Newtongrange


Midlothian

The Pit Winding Wheel has become public art, Main Street, Newtongrange
©2022 Gazetteer for Scotland

The Pit Winding Wheel has become public art, Main Street, Newtongrange

A former mining village in E Midlothian, Newtongrange lies to the east of the River South Esk, 3 miles (5 km) south of Dalkeith. It was developed as a colliery village by the Marquess of Lothian from the 1830s and by the 1890s had become Scotland's largest mining settlement following the sinking of the Lady Victoria Colliery with a shaft of over 530m (1738 feet), the deepest mine in Scotland at the time. The Lady Vic employed 1765 men underground by 1953. The village was also the site of the Lingerwood Colliery, which pre-dated the Lady Vic, and comprised two shafts of 253m (830 feet) and 266m (872 feet) respectively. It employed 770 men at its peak. The two mines were linked below ground and shared overground facilities. Closed in 1981, the principal Lady Victoria Colliery buildings have been preserved and now house the National Mining Museum Scotland.
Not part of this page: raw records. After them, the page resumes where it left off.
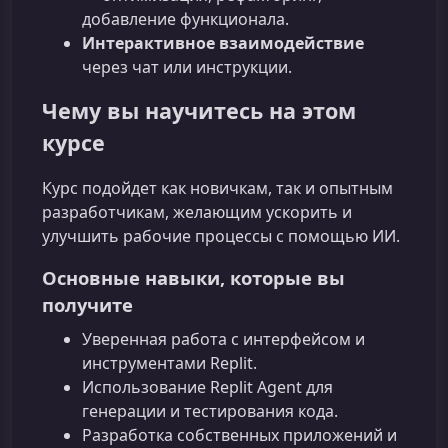
добавление функционала.
Интерактивное взаимодействие
через чат или инструкции.
Чему вы научитесь на этом
курсе
Курс подойдет как новичкам, так и опытным
разработчикам, желающим ускорить и
улучшить рабочие процессы с помощью ИИ.
Основные навыки, которые вы
получите
Уверенная работа с интерфейсом и
инструментами Replit.
Использование Replit Agent для
генерации и тестирования кода.
Разработка собственных приложений и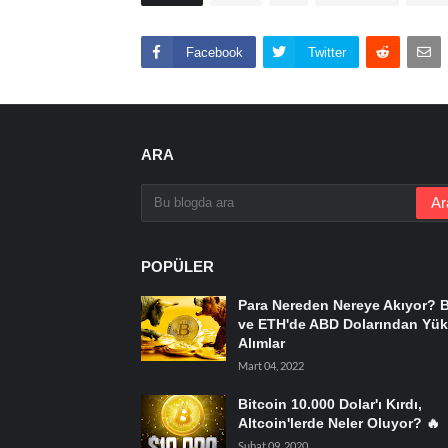
Facebook
Twitter
ARA
POPÜLER
Para Nereden Nereye Akıyor? 
ve ETH'de ABD Dolarından Yük
Alımlar
Mart 04, 2022
Bitcoin 10.000 Dolar'ı Kırdı,
Altcoin'lerde Neler Oluyor? 🔥
Şubat 09, 2020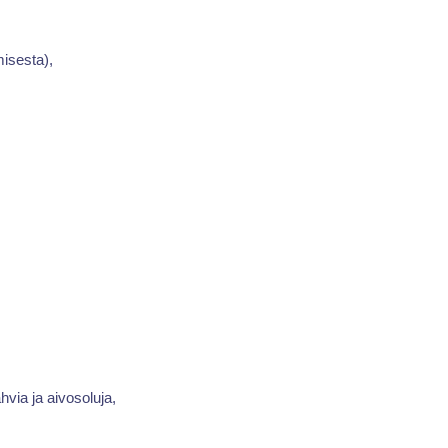
misesta),
hvia ja aivosoluja,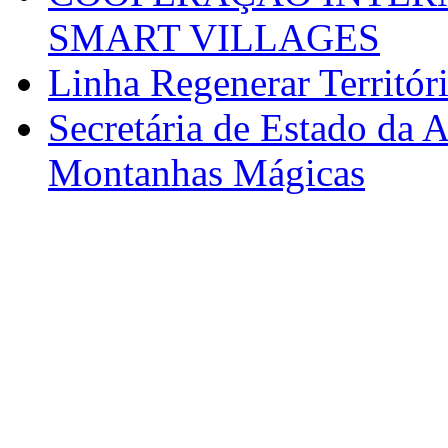
SMART VILLAGES
Linha Regenerar Territór
Secretária de Estado da A
Montanhas Mágicas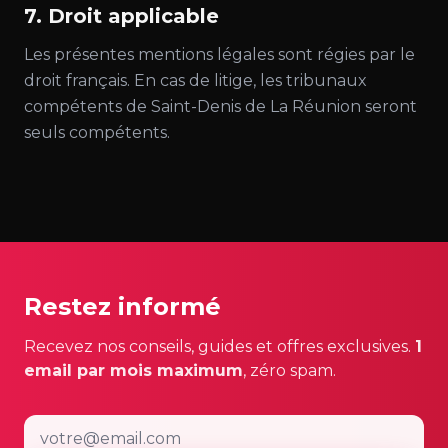
7. Droit applicable
Les présentes mentions légales sont régies par le
droit français. En cas de litige, les tribunaux
compétents de Saint-Denis de La Réunion seront
seuls compétents.
Restez informé
Recevez nos conseils, guides et offres exclusives.
1
email par mois maximum
, zéro spam.
Email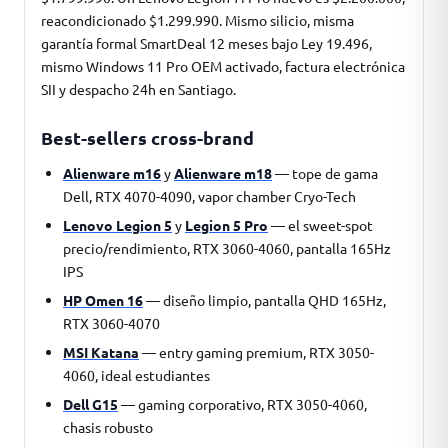
reacondicionado $1.299.990. Mismo silicio, misma
garantía formal SmartDeal 12 meses bajo Ley 19.496,
mismo Windows 11 Pro OEM activado, factura electrónica
SII y despacho 24h en Santiago.
Best-sellers cross-brand
Alienware m16
y
Alienware m18
— tope de gama
Dell, RTX 4070-4090, vapor chamber Cryo-Tech
Lenovo Legion 5
y
Legion 5 Pro
— el sweet-spot
precio/rendimiento, RTX 3060-4060, pantalla 165Hz
IPS
HP Omen 16
— diseño limpio, pantalla QHD 165Hz,
RTX 3060-4070
MSI Katana
— entry gaming premium, RTX 3050-
4060, ideal estudiantes
Dell G15
— gaming corporativo, RTX 3050-4060,
chasis robusto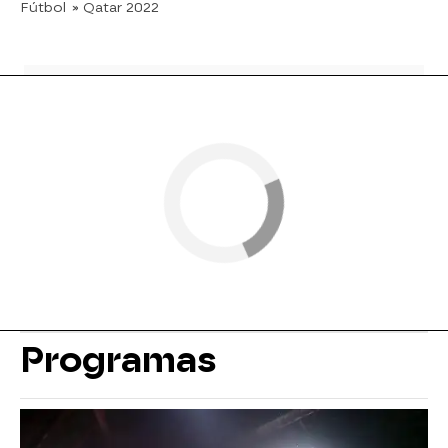
Fútbol
» Qatar 2022
Programas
Newtongrange was laid out in a formal pattern with brick-built houses in parallel streets named First Street to Tenth Street respectively. The housing was segregated by rank within the pit, with simple dwellings centrally-located for the miners themselves, better homes for overseers while managers enjoyed grander residences on the edge of the village. The miners were subject to a series of rules both at home and at work, with the notorious general manager, Mungo Mackay, running both pit and village ruthlessly between 1900 and 1939.

The village regained its railway station in 2015 on the new Borders Railway, its original station having closed with the rest of the Waverley Line in 1969. The ruined 12th-century Cockpen Old Parish Church and 15th-century Dalhousie Castle are located to the southwest.